Unbiased Region-Language Alignment for Open-Vocabulary Dense Prediction

Yunheng Li · Yuxuan Li · Quansheng Zeng · Wenhai Wang · Qibin Hou† · Ming-Ming Cheng

Accepted By ICCV 2025!

[Paper] [Github] [Pretrained models]

Contributions

🔥 We identify the foreground bias issue in existing VLMs and propose region-text alignment by incorporating explicit semantic structuring through category guidance.
🔥 We propose DenseVLM, a region-language alignment framework that uses a strong VLM to retrieve categories for unlabeled regions and decouples foreground and background features to reduce bias.
🔥 Extensive experiments on dense prediction benchmarks show that our DenseVLM outperforms previous methods and exhibits promising scalability.

Problem analysis of foreground bias. Comparison of different VLMs.

Overview

DenseVLM is an unsupervised fine-tuning framework for open-vocabulary dense prediction tasks, which retrieves region-level semantics from a powerful vision-language model and decouples foreground and background features to achieve unbiased region-language alignment and improved open-vocabulary dense prediction.

Problem analysis of foreground bias. Comparison of different VLMs.

TODO

Release the training and inference code of DenseVLM.
Supports training and inference code for RegionCLIP and CLIPSelf.
Release the code to integrate DenseVLM into CAT-Seg.
Release the code to integrate DenseVLM into F-ViT.

Quick Start

🚀 Linux system with CUDA 11.8
🚀 At least one RTX 3090 GPU (4 GPUs are default for training ～23min/epoch)

1. Create Conda Environment

The provided environment is suggested for reproducing our results, similar configurations may also work.

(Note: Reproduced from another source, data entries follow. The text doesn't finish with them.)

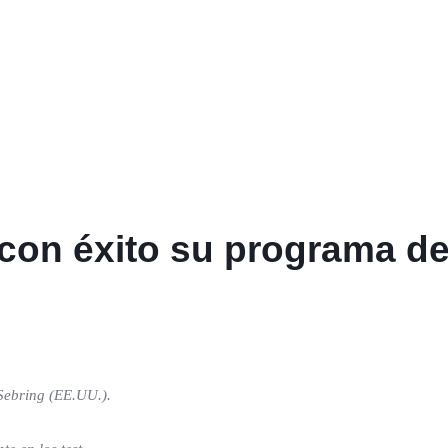
con éxito su programa de
 Sebring (EE.UU.).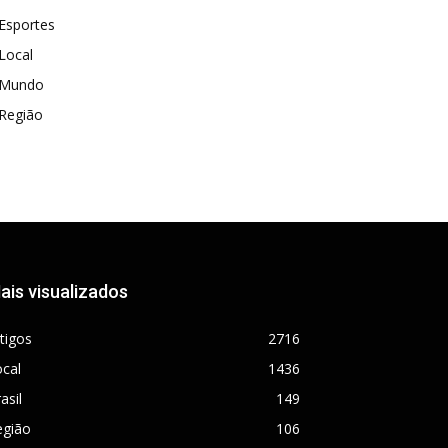
Esportes
Local
Mundo
Região
ais visualizados
tigos
2716
cal
1436
asil
149
egião
106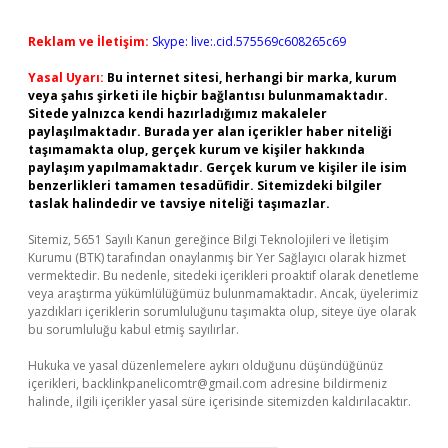
Reklam ve İletişim:
Skype: live:.cid.575569c608265c69
Yasal Uyarı:
Bu internet sitesi, herhangi bir marka, kurum
veya şahıs şirketi ile hiçbir bağlantısı bulunmamaktadır.
Sitede yalnızca kendi hazırladığımız makaleler
paylaşılmaktadır. Burada yer alan içerikler haber niteliği
taşımamakta olup, gerçek kurum ve kişiler hakkında
paylaşım yapılmamaktadır. Gerçek kurum ve kişiler ile isim
benzerlikleri tamamen tesadüfidir. Sitemizdeki bilgiler
taslak halindedir ve tavsiye niteliği taşımazlar.
Sitemiz, 5651 Sayılı Kanun gereğince Bilgi Teknolojileri ve İletişim
Kurumu (BTK) tarafından onaylanmış bir Yer Sağlayıcı olarak hizmet
vermektedir. Bu nedenle, sitedeki içerikleri proaktif olarak denetleme
veya araştırma yükümlülüğümüz bulunmamaktadır. Ancak, üyelerimiz
yazdıkları içeriklerin sorumluluğunu taşımakta olup, siteye üye olarak
bu sorumluluğu kabul etmiş sayılırlar.
Hukuka ve yasal düzenlemelere aykırı olduğunu düşündüğünüz
içerikleri,
backlinkpanelicomtr@gmail.com
adresine bildirmeniz
halinde, ilgili içerikler yasal süre içerisinde sitemizden kaldırılacaktır.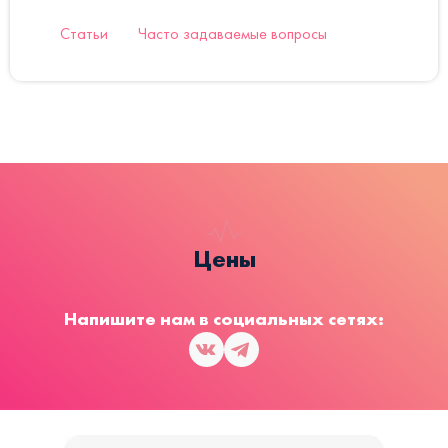
Статьи
Часто задаваемые вопросы
Цены
Напишите нам в социальных сетях: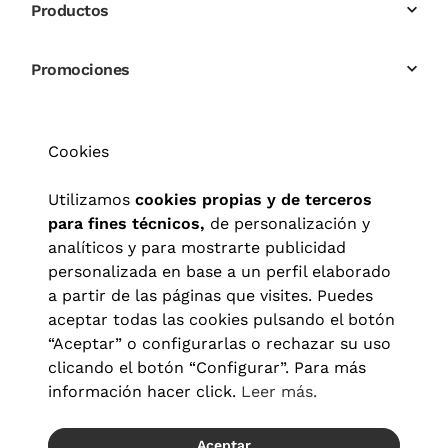
Productos
Promociones
Cookies
Utilizamos
cookies propias y de terceros
para fines técnicos,
de personalización y
analíticos y para mostrarte publicidad
personalizada en base a un perfil elaborado
a partir de las páginas que visites. Puedes
aceptar todas las cookies pulsando el botón
“Aceptar” o configurarlas o rechazar su uso
clicando el botón “Configurar”. Para más
información hacer click.
Leer más.
Aceptar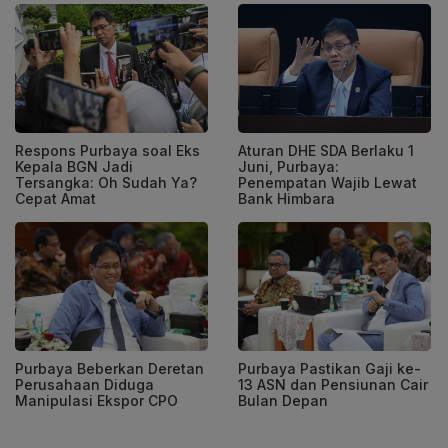
Respons Purbaya soal Eks
Aturan DHE SDA Berlaku 1
Kepala BGN Jadi
Juni, Purbaya:
Tersangka: Oh Sudah Ya?
Penempatan Wajib Lewat
Cepat Amat
Bank Himbara
Purbaya Beberkan Deretan
Purbaya Pastikan Gaji ke-
Perusahaan Diduga
13 ASN dan Pensiunan Cair
Manipulasi Ekspor CPO
Bulan Depan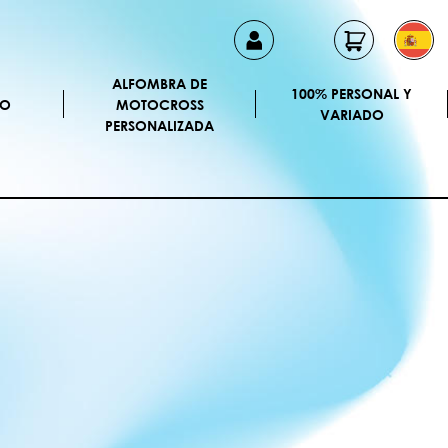
ALFOMBRA DE
100% PERSONAL Y
CO
MOTOCROSS
VARIADO
PERSONALIZADA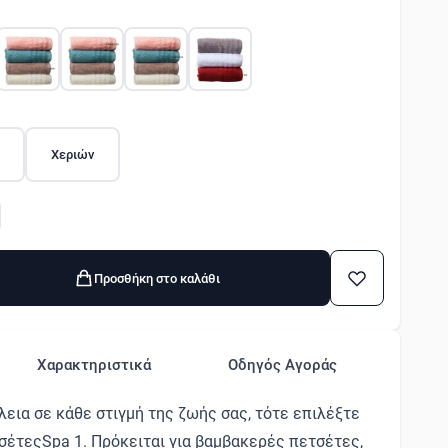
Χεριών
Προσθήκη στο καλάθι
Χαρακτηριστικά
Οδηγός Αγοράς
εια σε κάθε στιγμή της ζωής σας, τότε επιλέξτε
τσέτεςSpa 1. Πρόκειται για βαμβακερές πετσέτες,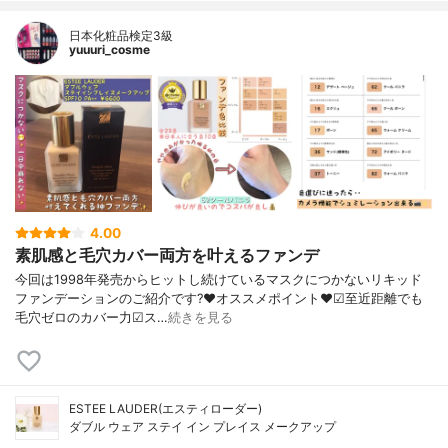
日本化粧品検定3級
yuuuri_cosme
4.00
素肌感と毛穴カバー両方を叶えるファンデ
今回は1998年発売からヒットし続けているマスクにつかないリキッド
ファンデーションのご紹介です?❤︎オススメポイント❤︎☑︎至近距離でも
毛穴ゼロのカバー力☑︎ス…
続きを見る
ESTEE LAUDER(エスティローダー)
ダブル ウェア ステイ イン プレイス メークアップ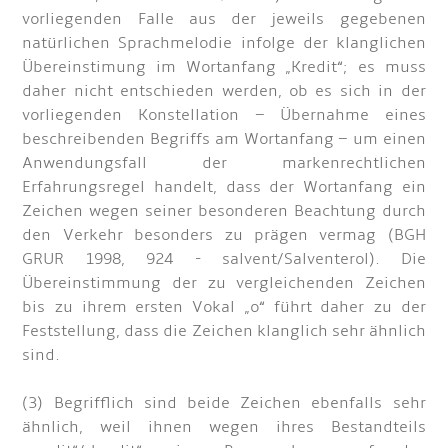
vorliegenden Falle aus der jeweils gegebenen
natürlichen Sprachmelodie infolge der klanglichen
Übereinstimung im Wortanfang „Kredit“; es muss
daher nicht entschieden werden, ob es sich in der
vorliegenden Konstellation – Übernahme eines
beschreibenden Begriffs am Wortanfang – um einen
Anwendungsfall der markenrechtlichen
Erfahrungsregel handelt, dass der Wortanfang ein
Zeichen wegen seiner besonderen Beachtung durch
den Verkehr besonders zu prägen vermag (BGH
GRUR 1998, 924 - salvent/Salventerol). Die
Übereinstimmung der zu vergleichenden Zeichen
bis zu ihrem ersten Vokal „o“ führt daher zu der
Feststellung, dass die Zeichen klanglich sehr ähnlich
sind.
(3) Begrifflich sind beide Zeichen ebenfalls sehr
ähnlich, weil ihnen wegen ihres Bestandteils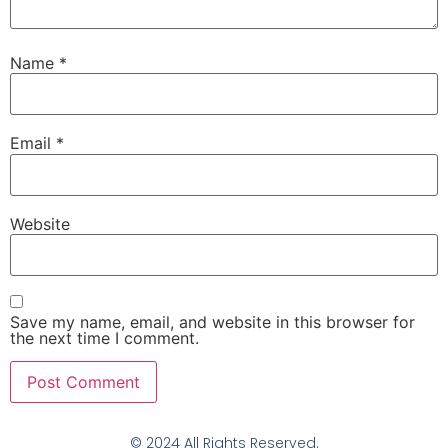
Name
*
Email
*
Website
Save my name, email, and website in this browser for
the next time I comment.
© 2024 All Rights Reserved.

git clone [email protected]:HVision-NKU/DenseVLM.git
cd DenseVLM

conda create -n DenseVLM python=3.8.20
conda activate DenseVLM
pip install -r requirements.txt
pip install -e . -v

2. Data Preparation

The main experiments are conducted using images from COCO and ADE20k datasets. Please prepare datasets and organize them like the following:

DenseVLM/
├── data
    ├── coco
        ├── annotations
            ├── instances_train2017.json  
            ├── panoptic_val2017.json
            ├── panoptic_val2017/    
        ├── train2017/
        ├── val2017/
        ├── coco_pseudo_4764.json
        ├── coco_proposals.json     
    ├── ADEChallengeData2016
        ├── ade20k_panoptic_val/
        ├── images/validation/
        ├── ade20k_panoptic_val.json

3. Checkpoints

Please download the pretrained weights from huggingface and organize them like the

DenseVLM/
├── checkpoints
    ├── EVA02_CLIP_B_psz16_s8B.pt    
    ├── clipself_coco_6_save6_512_eva_vitl14_24layers.pt  
    ├── densevlm_coco_6_save6_512_eva_vib16_12layers.pt

If using a fine-tuned CLIP, you can directly use it. For example:

model = open_clip.create_model(
    'EVA02-CLIP-B-16', pretrained='eva', cache_dir='checkpoints/densevlm_coco_6_save6_512_eva_vib16_12layers.pt'
)

4. Training and Testing

To fine-tune the CLIP model using densevlm, run:

bash scripts/train_densevlm_coco_image_patches_eva_vitb16.sh

To evaluate the CLIP model fine-tuned with densevlm, run:

bash scripts/test_coco_eva_vitb16_macc_boxes_masks.sh path/to/checkpoint.pt 2 densevlm_coco_test

bash scripts/test_ade_eva_vitb16_macc_boxes_masks.sh path/to/checkpoint.pt 2 densevlm_ade_test

🙏 Citation:

If you find this project useful, please consider citing:

@article{li2024densevlm,
  title={Unbiased Region-Language Alignment for Open-Vocabulary Dense Prediction},
  author={Li, Yunheng and Li, Yuxuan and Zeng, Quansheng and Wang, Wenhai and Hou, Qibin and Cheng, Ming-Ming},
  journal={arXiv preprint arXiv:2412.06244},
  year={2024}
}

@InProceedings{li2024cascadeclip,
  title={Cascade-{CLIP}: Cascaded Vision-Language Embeddings Alignment for Zero-Shot Semantic Segmentation},
  author={Li, Yunheng and Li, Zhong-Yu and Zeng, Quan-Sheng and Hou, Qibin and Cheng, Ming-Ming},
  booktitle={Proceedings of the 41st International Conference on Machine Learning},
  pages={28243--28258},
  year={2024},
  volume={235},
  month={21--27 Jul},
  publisher={PMLR}
}

License

Licensed under a Creative Commons Attribution-NonCommercial 4.0 International for Non-commercial use only. Any commercial use should get formal permission first.